Sitting in the pilot’s chair is a girl. She’s lanky, awkward, like she just shot up and doesn’t know where her body ends yet.
She wears her hair in one tight braid, beginning at her widow’s peak and ending at her spine.
She’s not wearing armor made of febra—-a metal that reacts protectively to the energy field produced by Fevered blood—since she’s not infected.
She’s in a flight suit, instead. But she looks at them with the same disdain the other soldiers do.
“You’re a fucking idiot,” Fenn says to Theren, as the engines spin up.
“Fenn . . .” Maeve says.
“You should have just done what she said,” Fenn says roughly. “Then you could have at least found a way to save all of us.”
“And if he had, you would have called him a traitor no matter what he did to help us.” Lisia tips her head back and closes her eyes. “Why do you have such a hard--on for hating him?”

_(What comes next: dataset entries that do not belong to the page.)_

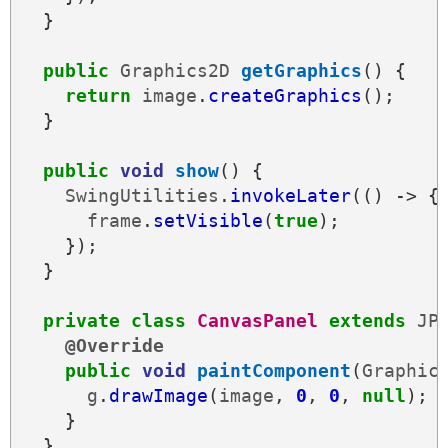
}
public
Graphics2D
getGraphics
()
{
return
image
.
createGraphics
();
}
public
void
show
()
{
SwingUtilities
.
invokeLater
(()
->
{
frame
.
setVisible
(
true
);
});
}
private
class
CanvasPanel
extends
JP
@Override
public
void
paintComponent
(
Graphic
g
.
drawImage
(
image
,
0
,
0
,
null
);
}
}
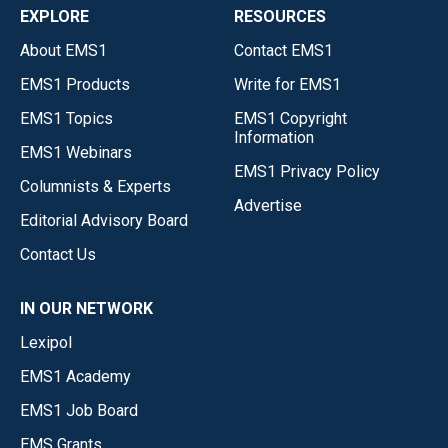
EXPLORE
RESOURCES
About EMS1
Contact EMS1
EMS1 Products
Write for EMS1
EMS1 Topics
EMS1 Copyright
Information
EMS1 Webinars
EMS1 Privacy Policy
Columnists & Experts
Advertise
Editorial Advisory Board
Contact Us
IN OUR NETWORK
Lexipol
EMS1 Academy
EMS1 Job Board
EMS Grants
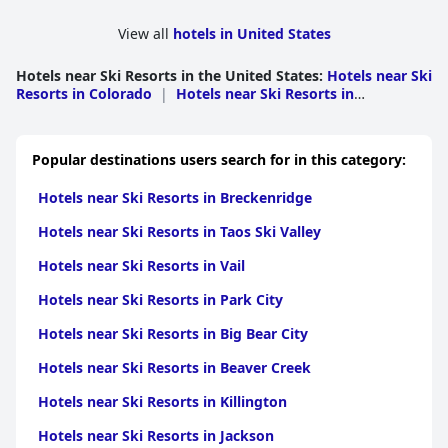
View all
hotels in United States
Hotels near Ski Resorts in the United States
:
Hotels near Ski
Resorts in Colorado
|
Hotels near Ski Resorts in
California
|
Hotels near Ski Resorts in Tennessee
|
Hotels
near Ski Resorts in Utah
|
Hotels near Ski Resorts in North
Carolina
|
Hotels near Ski Resorts in Vermont
|
Hotels
Popular destinations users search for in this category:
near Ski Resorts in Maryland
|
Hotels near Ski Resorts in
Pennsylvania
|
Hotels near Ski Resorts in New
Hotels near Ski Resorts in Breckenridge
Mexico
|
Hotels near Ski Resorts in New
Hampshire
|
Hotels near Ski Resorts in Idaho
|
Hotels
Hotels near Ski Resorts in Taos Ski Valley
near Ski Resorts in Massachusetts
|
Hotels near Ski
Resorts in Michigan
|
Hotels near Ski Resorts in New
Hotels near Ski Resorts in Vail
York
|
Hotels near Ski Resorts in Montana
|
Hotels near
Ski Resorts in Maine
|
Hotels near Ski Resorts in
Hotels near Ski Resorts in Park City
Wisconsin
|
Hotels near Ski Resorts in
Washington
|
Hotels near Ski Resorts in
Hotels near Ski Resorts in Big Bear City
Minnesota
|
Hotels near Ski Resorts in Illinois
|
Hotels
near Ski Resorts in South Dakota
|
Hotels near Ski Resorts
Hotels near Ski Resorts in Beaver Creek
in Nevada
|
Hotels near Ski Resorts in Wyoming
|
Hotels
near Ski Resorts in Virginia
|
Hotels near Ski Resorts in
Hotels near Ski Resorts in Killington
Connecticut
|
Hotels near Ski Resorts in Oregon
|
Hotels
near Ski Resorts in Alaska
Hotels near Ski Resorts in Jackson
|
Hotels near Ski Resorts in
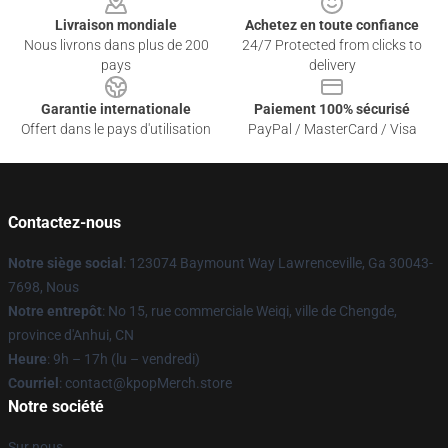
Livraison mondiale
Achetez en toute confiance
Nous livrons dans plus de 200
24/7 Protected from clicks to
pays
delivery
Garantie internationale
Paiement 100% sécurisé
Offert dans le pays d'utilisation
PayPal / MasterCard / Visa
Contactez-nous
Notre siège social
: 123074 Baymount Way Lawrenceville, Ga 30043-
7698, Nous
Notre entrepôt
: No 15, rue commerciale Weiqi, ville de Chengde,
province d'Anhui, CN
Heure
: 9h – 17h (lu – vendredi)
Courriel
: contact@kpopMerch.store
Notre société
Sur nous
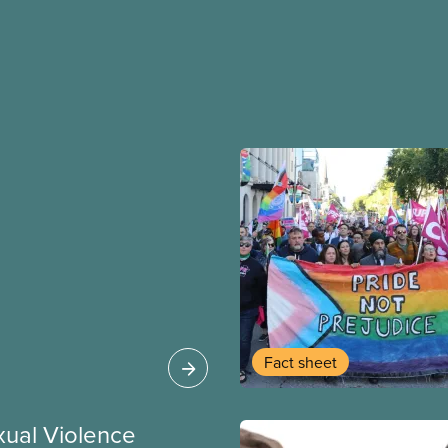
Fact sheet
xual Violence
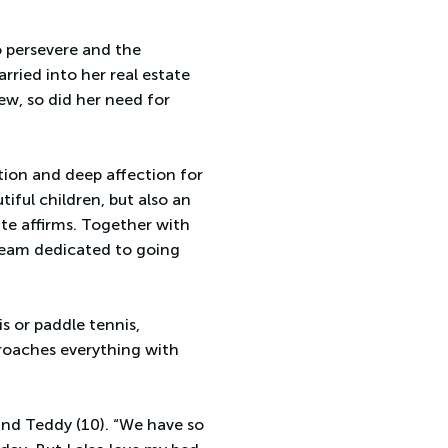
o persevere and the
rried into her real estate
ew, so did her need for
ion and deep affection for
iful children, but also an
te affirms. Together with
 team dedicated to going
is or paddle tennis,
proaches everything with
 and Teddy (10). “We have so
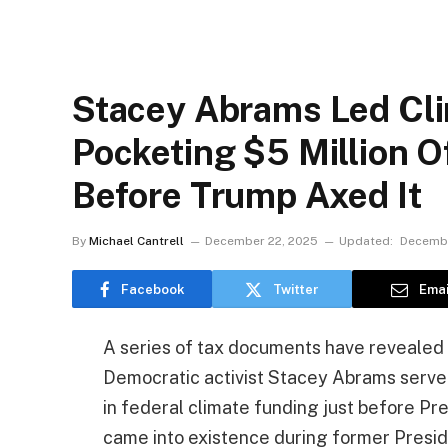
Stacey Abrams Led Cl
Pocketing $5 Million Of
Before Trump Axed It
By
Michael Cantrell
December 22, 2025
Updated:
Decembe
Facebook
Twitter
Emai
A series of tax documents have revealed 
Democratic activist Stacey Abrams served
in federal climate funding just before P
came into existence during former Presiden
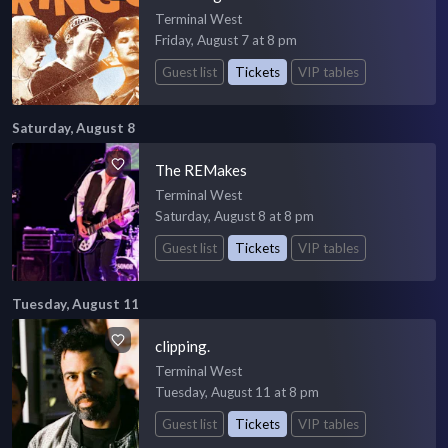
Terminal West
Friday, August 7 at 8 pm
Guest list
Tickets
VIP tables
Saturday, August 8
The REMakes
Terminal West
Saturday, August 8 at 8 pm
Guest list
Tickets
VIP tables
Tuesday, August 11
clipping.
Terminal West
Tuesday, August 11 at 8 pm
Guest list
Tickets
VIP tables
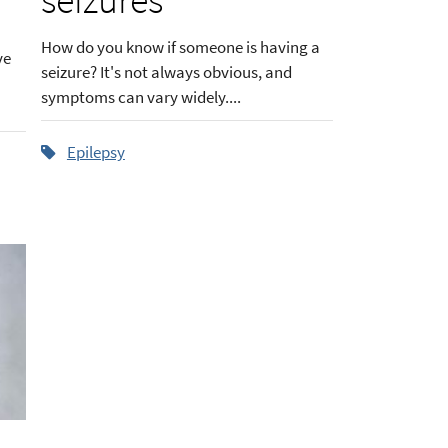
How do you know if someone is having a
ve
seizure? It's not always obvious, and
symptoms can vary widely....
Epilepsy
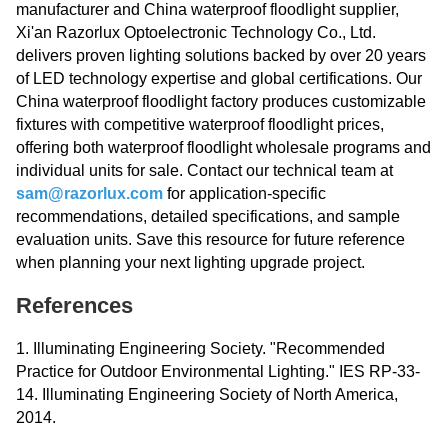
manufacturer and China waterproof floodlight supplier,
Xi'an Razorlux Optoelectronic Technology Co., Ltd.
delivers proven lighting solutions backed by over 20 years
of LED technology expertise and global certifications. Our
China waterproof floodlight factory produces customizable
fixtures with competitive waterproof floodlight prices,
offering both waterproof floodlight wholesale programs and
individual units for sale. Contact our technical team at
sam@razorlux.com
for application-specific
recommendations, detailed specifications, and sample
evaluation units. Save this resource for future reference
when planning your next lighting upgrade project.
References
1. Illuminating Engineering Society. "Recommended
Practice for Outdoor Environmental Lighting." IES RP-33-
14. Illuminating Engineering Society of North America,
2014.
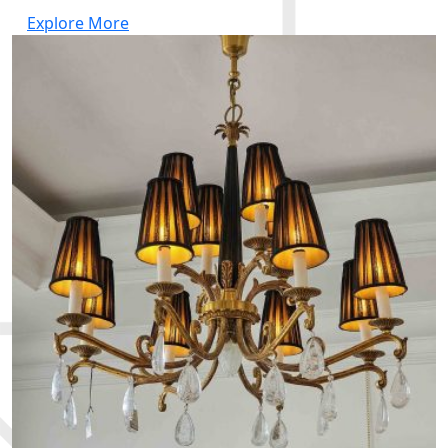
Explore More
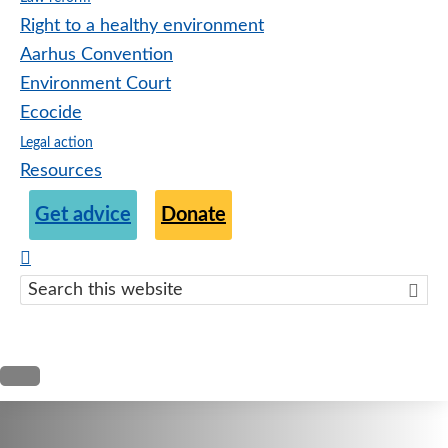
Right to a healthy environment
Aarhus Convention
Environment Court
Ecocide
Legal action
Resources
Get advice
Donate
Search
this
websit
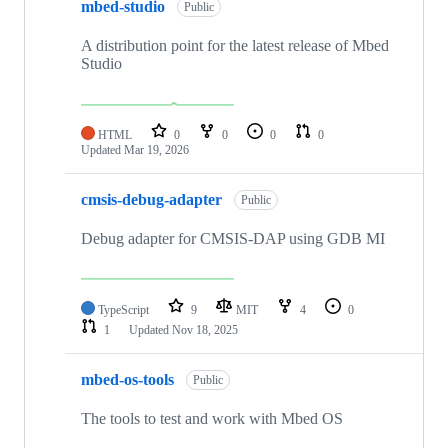
mbed-studio
Public
A distribution point for the latest release of Mbed
Studio
HTML
0
0
0
0
Updated
Mar 19, 2026
cmsis-debug-adapter
Public
Debug adapter for CMSIS-DAP using GDB MI
TypeScript
9
MIT
4
0
1
Updated
Nov 18, 2025
mbed-os-tools
Public
The tools to test and work with Mbed OS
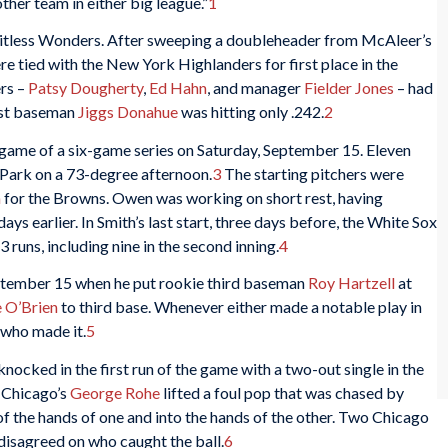
ther team in either big league.”
1
tless Wonders. After sweeping a doubleheader from McAleer’s
 tied with the New York Highlanders for first place in the
rs –
Patsy Dougherty
,
Ed Hahn
, and manager
Fielder Jones
– had
irst baseman
Jiggs Donahue
was hitting only .242.
2
game of a six-game series on Saturday, September 15. Eleven
 Park on a 73-degree afternoon.
3
The starting pitchers were
h
for the Browns. Owen was working on short rest, having
days earlier. In Smith’s last start, three days before, the White Sox
 runs, including nine in the second inning.
4
ptember 15 when he put rookie third baseman
Roy Hartzell
at
 O’Brien
to third base. Whenever either made a notable play in
 who made it.
5
nocked in the first run of the game with a two-out single in the
, Chicago’s
George Rohe
lifted a foul pop that was chased by
of the hands of one and into the hands of the other. Two Chicago
isagreed on who caught the ball.
6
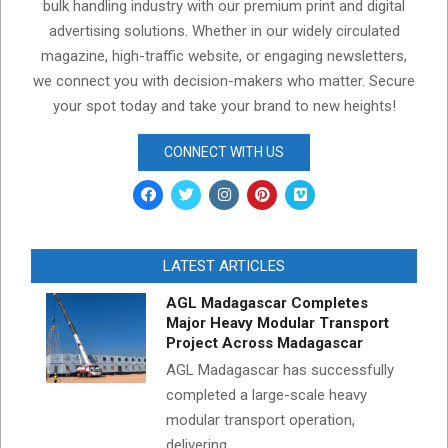
bulk handling industry with our premium print and digital
advertising solutions. Whether in our widely circulated
magazine, high-traffic website, or engaging newsletters,
we connect you with decision-makers who matter. Secure
your spot today and take your brand to new heights!
CONNECT WITH US
LATEST ARTICLES
AGL Madagascar Completes
Major Heavy Modular Transport
Project Across Madagascar
AGL Madagascar has successfully
completed a large-scale heavy
modular transport operation,
delivering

Fenn eyes Theren, but he doesn’t speak again.
Theren tries not to think, but he can’t stop memories from flashing in his mind.
Kesia at the dinner table when he was a child, admonishing him for not speaking in Talusar.
Kesia pressing a practice sword into his hands that was almost too heavy for him to lift.
She was careful to present herself as fully integrated, but when the two of them were alone, she spoke of her home wistfully, she performed the sign of the Fever over her mouth, she read Talusar poetry out loud—-
And then, just days ago. The blue--and--copper jacket in its garment bag. Kesia disappearing all day when they got to Losan. Kesia looking uneasy as they landed at the Getty; he thought it was motion sickness. The way she sounded when she said, I’m sorry.
How long has she been planning this? A week, a month, a year? Or was this always the plan, twenty years in the making?
Did she only go to Cedre with the exiles to wait for the right moment to strike?
Two of the Talusar soldiers who dragged them here step into the Sparrow and strap themselves in. One of them is right next to Theren—-the woman with her hair in a high knot.
“How many of them do you think will survive the Fever?” the bearded soldier across from her says. “Two? One? We’ve got a pool going.”
“This one can understand you, Ranos,” Hair Knot says, jerking her head toward Theren.
“So?” Ranos says, and he looks at Theren. “You want in? Not sure what you can bet, but I’m sure you’re good for it.”
“Fuck you,” Theren says.
Ranos looks at Theren for a moment, then says, “I mean, skinny and scared isn’t usually my type, but you’re not half bad.”
Hair Knot throws a glove at him, and hits him in the face.
He throws it back, hitting her in the knee.
The ship buzzes in anticipation of takeoff.
A low voice comes through on the ship’s radio, and they lift away from the ground.
Theren expects something bumpier than what he gets—-the child pilot’s hands are quick on the controls, all the awkwardness of their movements gone as they do the choreography of takeoff.
“He’s too skinny to survive it, I think,” Ranos says, once they’re in the air. The desert spreads out in front of them, orange in the new morning light. It’s flat where they are, but in the distance, there are mountains.
“It has nothing to do with what you look like,” Hair Knot replies. “The Fever sees strength better than we do.” She performs the sign of the Fever—-three circles traced with the tip of her thumb—-over her mouth as she speaks.
“Ever the zealot, Nyx.”
Maeve nudges Theren with her elbow.
“You understand them?” she says.
Theren nods.
“How do you know it so well?”
“We speak it at home,” Theren says, and with a twinge in his chest, he amends: “We spoke it at home.”
Fenn snorts. “So she raised you like one of them, this whole time.”
Theren wants to argue, but he isn’t sure he can.
“Did you have any idea?” Maeve says, her voice gentle.
“No.”
Theren looks out the window. The desert land is turning green, the mountains rising, rocky and lush, from the plain.